Irish lawyer Blinne Ní Ghrálaigh KC, who practises as a barrister at Matrix Chambers in London, was one of two external counsel supporting the South African legal team in its genocide case against Israel at the International Court of Justice (ICJ).
South Africa accuses Israel of breaching the UN genocide convention in its conduct of the war against Hamas in Gaza since October 7th.
Appearing as one of eight experts on behalf of the government of South Africa, Ms Ní Ghrálaigh warned of the impact of “irreparable prejudice” on the Gazan population.
“Unilateral undertakings now will not remove the likelihood of irreparable prejudice,” she said. “The reality is that nowhere and nobody is safe in Gaza.”
The destruction of Gaza, added Ms Ní Ghrálaigh, would be “the first genocide in history where victims are live-streaming their own destruction”. She ended her evidence by showing an image of a white board in a Gaza hospital trauma room where the medical staff – now believed dead – had left the simple message in writing: “We did what we could. Remember us!”
“The very reputation of international law and international justice”, Ms Ní Ghrálaigh concluded, “hangs in the balance and depends on how this court responds.”
Speaking after the case opened this week, Ms Ní Ghrálaigh’s cousin Freda Grealy said: “We are hugely proud of her.”
“She did a superb job. I have got messages from people telling me that she makes us proud to be Irish.”
Ms Ní Ghrálaigh has been with Matrix since undertaking her pupillage there in 2005. She practices law across human rights, public international law, criminal law and public law. She acts for individuals, states, and NGOs, appearing before courts as well as tribunals.
Before pursuing her legal studies, she worked on the Bloody Sunday Inquiry for the legal team representing the wounded and the families of those killed, and for a civil action law specialist solicitors in London.
Ms Ní Ghrálaigh also worked on the 2015 genocide case taken by Croatia against Serbia at the ICJ, and also spent three months in Trinidad and Tobago working with prisoners on death row.
Previous cases she has worked on include an appeal brought by the Hooded Men to secure an investigation into UK ministerial authorisation for their torture in the early 1970s.
She was also counsel for Conradh na Gaeilge, intervening in the case of the Keane family in their successful appeal against a ruling prohibiting them from including the words “In ár gcroíthe go deo” in Irish only on their mother’s headstone.
She represented Rhian Graham, who was the only woman defendant among the Colston Four - protesters cleared in 2022 at Bristol Crown Court of causing criminal damage when a statue of the slave trader Edward Colston was toppled and thrown into Bristol harbour during a Black Lives Matter protest in June 2020.
Ms Ní Ghrálaigh was born and spent her early years in north Co Mayo with her sister Muireann. The family homestead is in Glencalry, between Crossmolina and Belmullet. She moved to London with her mother Neasa Healy and sister in her youth, where they settled in Holloway.
Speaking to Irish Legal News in 2022, Ms Ní Ghrálaigh said the family had extended trips back to Ireland.
Regarding her interest in the law, she said would visit the Old Bailey during school holidays in her early teens to sit in the public gallery. “I found it fascinating,” she said. “But even then, I never envisaged myself in that role until much later. I went on to study languages – French and Latin – at university.”

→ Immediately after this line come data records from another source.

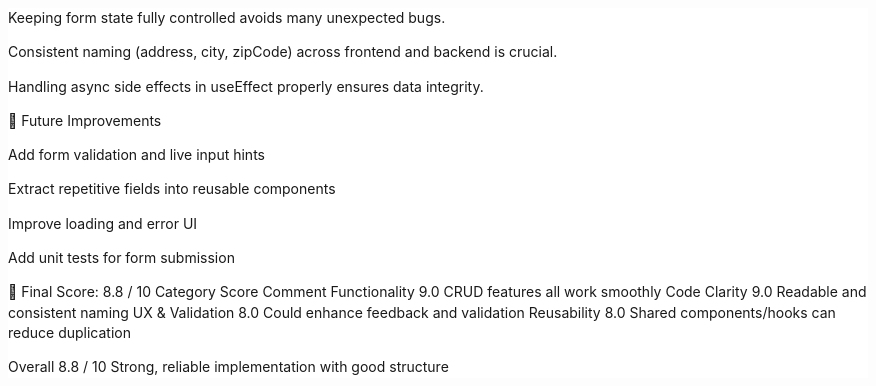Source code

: Keeping form state fully controlled avoids many unexpected bugs.

Consistent naming (address, city, zipCode) across frontend and backend is crucial.

Handling async side effects in useEffect properly ensures data integrity.

🧭 Future Improvements

Add form validation and live input hints

Extract repetitive fields into reusable components

Improve loading and error UI

Add unit tests for form submission

🏁 Final Score: 8.8 / 10
Category	Score	Comment
Functionality	9.0	CRUD features all work smoothly
Code Clarity	9.0	Readable and consistent naming
UX & Validation	8.0	Could enhance feedback and validation
Reusability	8.0	Shared components/hooks can reduce duplication

Overall	8.8 / 10	Strong, reliable implementation with good structure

She said the story of Majella O’Hare, a 12-year-old girl from Co Armagh who was shot in the back and killed by a British soldier in 1976, had a profound impact on her.
“I was 12-years-old myself when I found a pamphlet about Majella O’Hare in one of my mother’s bookcases,” she said. “I saw the picture of the young girl on the front, and saw her age, and I read it from cover to cover.
“I read about how she died in the arms of her father after he heard the shot and went running to her. I think it was her age, the fact that nobody had been held accountable, and the circumstances of the killing – that she had been shot as she walked along a country road with a group of other children.”
Ms Ní Ghrálaigh went to her mother in tears, who in turn told her to “do something” about it.
“I often think about my mother’s response,” she said. “Her words struck a very profound chord. And I’ve hung on to that pamphlet over all these years. It’s now framed above my work desk as a reminder of what brought me here.”
She also undertook a legal fact-finding mission to Gaza in 2009. “The level of devastation and trauma I witnessed in Gaza is hard to put into words,” she said. “It was one of the experiences of my professional life that has marked me the most.”
Ms Ní Ghrálaigh graduated from Queens’ College, Cambridge, with first class honours in modern and medieval languages, and received a distinction on the Graduate Diploma in Law.
She holds an LLM in International Legal Studies from New York University, where she specialised in international environmental law and climate refugees. She also holds diplomas from the London School of Economics in Law, War and Human Rights, as well as International Human Rights Law and Practice.
She was appointed a visiting fellow to Harvard Law School in 2016. Her research focused on the Arms Trade Treaty and on Israeli military courts in occupied Palestine. She has been called to the bars of the Republic, Northern Ireland, as well as to the bar of England and Wales.